**WHAT YOU HAVE TO DO**
Entries follow. Give back exactly the lines starting at the one containing "treatments of un-monoculture" and ending at the one containing "filtrate of strain", and no other lines.

Saved data entries
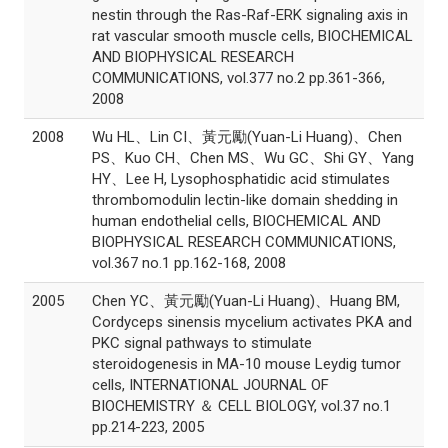
nestin through the Ras-Raf-ERK signaling axis in
rat vascular smooth muscle cells, BIOCHEMICAL
AND BIOPHYSICAL RESEARCH
COMMUNICATIONS, vol.377 no.2 pp.361-366,
2008
2008
Wu HL、Lin CI、黃元勵(Yuan-Li Huang)、Chen
PS、Kuo CH、Chen MS、Wu GC、Shi GY、Yang
HY、Lee H, Lysophosphatidic acid stimulates
thrombomodulin lectin-like domain shedding in
human endothelial cells, BIOCHEMICAL AND
BIOPHYSICAL RESEARCH COMMUNICATIONS,
vol.367 no.1 pp.162-168, 2008
2005
Chen YC、黃元勵(Yuan-Li Huang)、Huang BM,
Cordyceps sinensis mycelium activates PKA and
PKC signal pathways to stimulate
steroidogenesis in MA-10 mouse Leydig tumor
cells, INTERNATIONAL JOURNAL OF
BIOCHEMISTRY ＆ CELL BIOLOGY, vol.37 no.1
pp.214-223, 2005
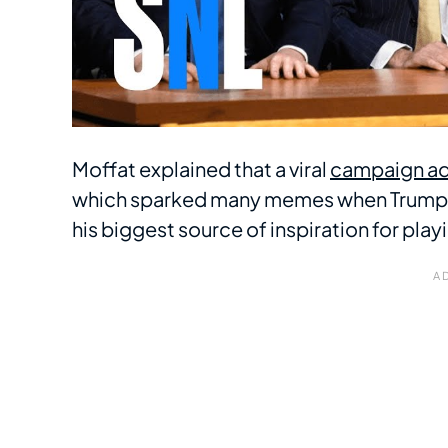
Moffat explained that a viral
campaign ad
which sparked many memes when Trump Jr
his biggest source of inspiration for playi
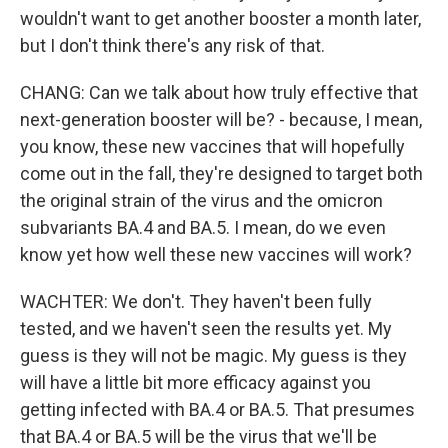
wouldn't want to get another booster a month later,
but I don't think there's any risk of that.
CHANG: Can we talk about how truly effective that
next-generation booster will be? - because, I mean,
you know, these new vaccines that will hopefully
come out in the fall, they're designed to target both
the original strain of the virus and the omicron
subvariants BA.4 and BA.5. I mean, do we even
know yet how well these new vaccines will work?
WACHTER: We don't. They haven't been fully
tested, and we haven't seen the results yet. My
guess is they will not be magic. My guess is they
will have a little bit more efficacy against you
getting infected with BA.4 or BA.5. That presumes
that BA.4 or BA.5 will be the virus that we'll be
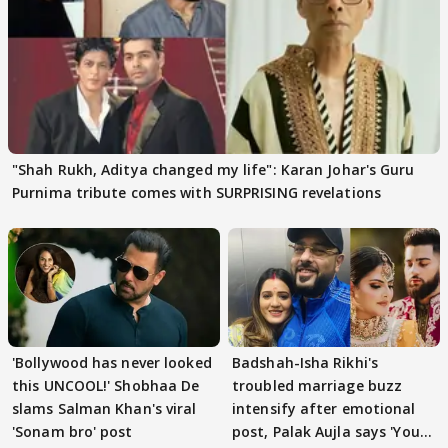
"Shah Rukh, Aditya changed my life": Karan Johar's Guru
Purnima tribute comes with SURPRISING revelations
'Bollywood has never looked
Badshah-Isha Rikhi's
this UNCOOL!' Shobhaa De
troubled marriage buzz
slams Salman Khan's viral
intensify after emotional
'Sonam bro' post
post, Palak Aujla says 'You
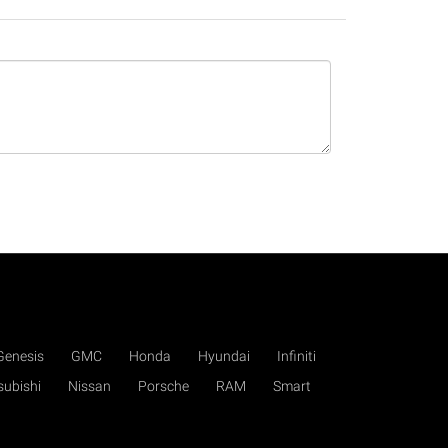
Genesis
GMC
Honda
Hyundai
Infiniti
subishi
Nissan
Porsche
RAM
Smart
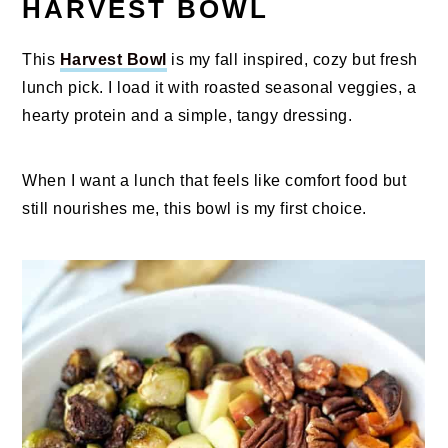
HARVEST BOWL
This
Harvest Bowl
is my fall inspired, cozy but fresh
lunch pick. I load it with roasted seasonal veggies, a
hearty protein and a simple, tangy dressing.
When I want a lunch that feels like comfort food but
still nourishes me, this bowl is my first choice.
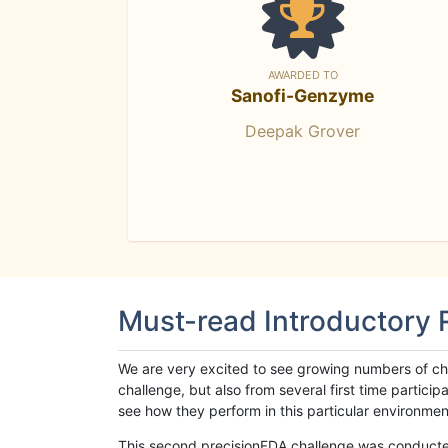
AWARDED TO
Sanofi-Genzyme
Deepak Grover
Must-read Introductory
We are very excited to see growing numbers of cha
challenge, but also from several first time parti
see how they perform in this particular environment. 
This second precisionFDA challenge was conducted i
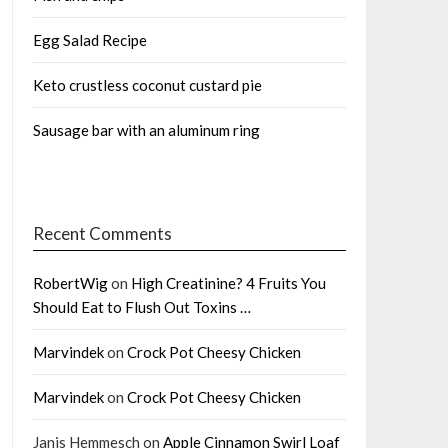
Egg Salad Recipe
Keto crustless coconut custard pie
Sausage bar with an aluminum ring
Recent Comments
RobertWig
on
High Creatinine? 4 Fruits You
Should Eat to Flush Out Toxins …
Marvindek
on
Crock Pot Cheesy Chicken
Marvindek
on
Crock Pot Cheesy Chicken
Janis Hemmesch
on
Apple Cinnamon Swirl Loaf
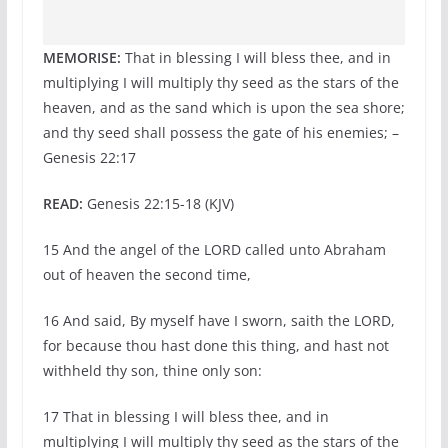
MEMORISE:
That in blessing I will bless thee, and in
multiplying I will multiply thy seed as the stars of the
heaven, and as the sand which is upon the sea shore;
and thy seed shall possess the gate of his enemies; –
Genesis 22:17
READ:
Genesis 22:15-18 (KJV)
15 And the angel of the LORD called unto Abraham
out of heaven the second time,
16 And said, By myself have I sworn, saith the LORD,
for because thou hast done this thing, and hast not
withheld thy son, thine only son:
17 That in blessing I will bless thee, and in
multiplying I will multiply thy seed as the stars of the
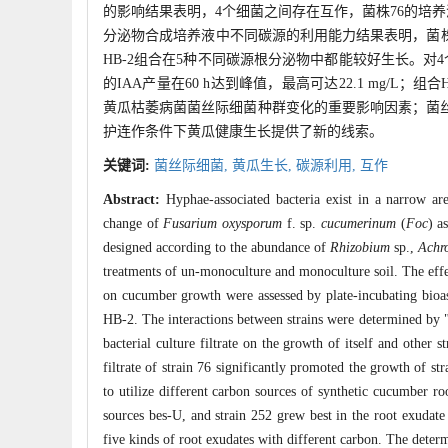
的影响结果表明，4个细菌之间存在互作，菌株76的培养
分泌物合成培养液中不同碳源的利用能力结果表明，菌株7
HB-2组合在5种不同碳源根分泌物中都能较好生长。对4个菌
的IAA产量在60 h达到峰值，最高可达22.1 mg/L
黄瓜枯萎病菌菌丝际细菌种群变化的重要影响因素；菌丝
护连作条件下黄瓜健康生长提供了新的线索。
关键词:
菌丝际细菌,
黄瓜生长,
碳源利用,
互作
Abstract:
Hyphae-associated bacteria exist in a narrow a
change of
Fusarium oxysporum
f. sp.
cucumerinum
(
Foc
) a
designed according to the abundance of
Rhizobium
sp.,
Achr
treatments of un-monoculture and monoculture soil. The effec
on cucumber growth were assessed by plate-incubating bioas
HB-2. The interactions between strains were determined by "V
bacterial culture filtrate on the growth of itself and other
filtrate of strain 76 significantly promoted the growth of st
to utilize different carbon sources of synthetic cucumber ro
sources bes-U, and strain 252 grew best in the root exuda
five kinds of root exudates with different carbon. The determ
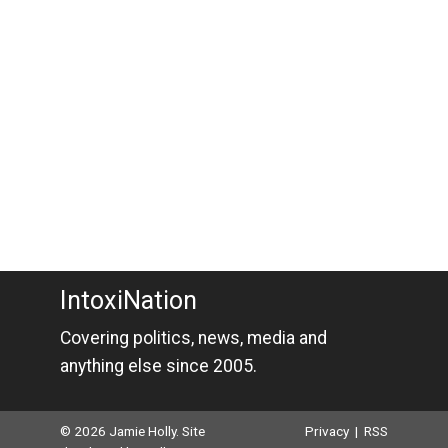
IntoxiNation
Covering politics, news, media and
anything else since 2005.
© 2026 Jamie Holly. Site
Privacy
|
RSS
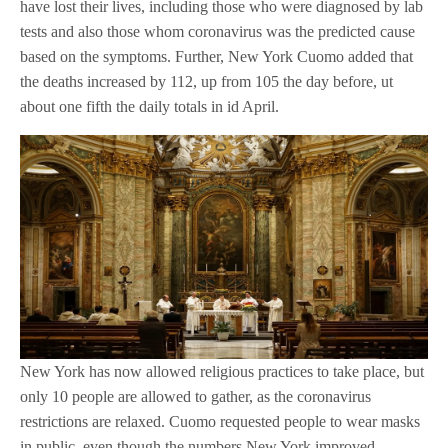
have lost their lives, including those who were diagnosed by lab
tests and also those whom coronavirus was the predicted cause
based on the symptoms. Further, New York Cuomo added that
the deaths increased by 112, up from 105 the day before, ut
about one fifth the daily totals in id April.
New York has now allowed religious practices to take place, but
only 10 people are allowed to gather, as the coronavirus
restrictions are relaxed. Cuomo requested people to wear masks
in public, even though the numbers New York improved.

**WORKED SOLUTION**
treatments of un-monoculture and monoculture soil. The effec
on cucumber growth were assessed by plate-incubating bioas
HB-2. The interactions between strains were determined by "V
bacterial culture filtrate on the growth of itself and other
filtrate of strain 76 significantly promoted the growth of st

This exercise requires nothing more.